═════ RECORD EXTRACTS ═════
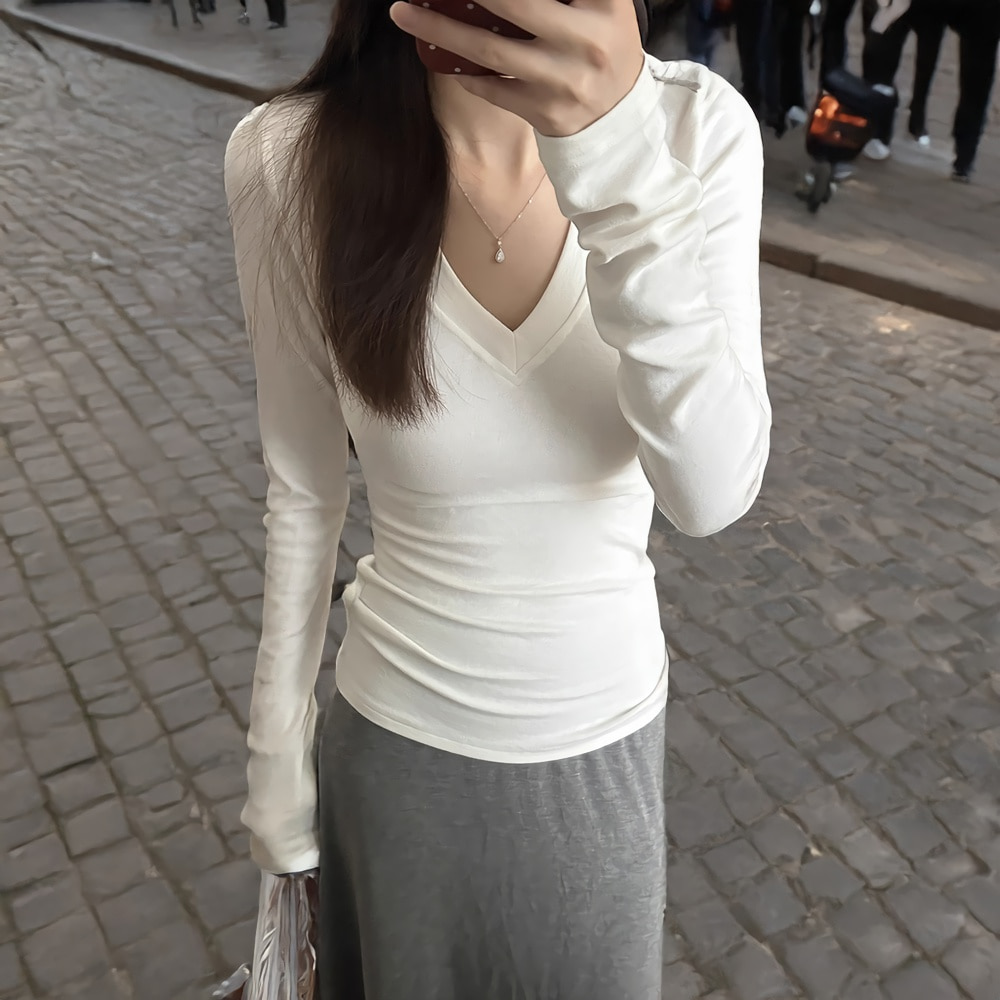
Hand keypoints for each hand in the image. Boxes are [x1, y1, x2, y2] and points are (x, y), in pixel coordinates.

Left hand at [388, 0, 645, 137]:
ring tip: (404, 13)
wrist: (619, 121)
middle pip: (514, 3)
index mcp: (605, 4)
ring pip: (491, 49)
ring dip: (441, 30)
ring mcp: (563, 80)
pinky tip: (441, 56)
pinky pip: (493, 88)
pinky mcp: (544, 113)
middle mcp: (586, 40)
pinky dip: (465, 71)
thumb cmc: (602, 49)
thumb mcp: (601, 8)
═════
**WHAT YOU NEED TO DO**
Counting only those lines of the data above where the word "pinky" appears, give the number and nothing more.

**ANSWER TO THE EXERCISE**
4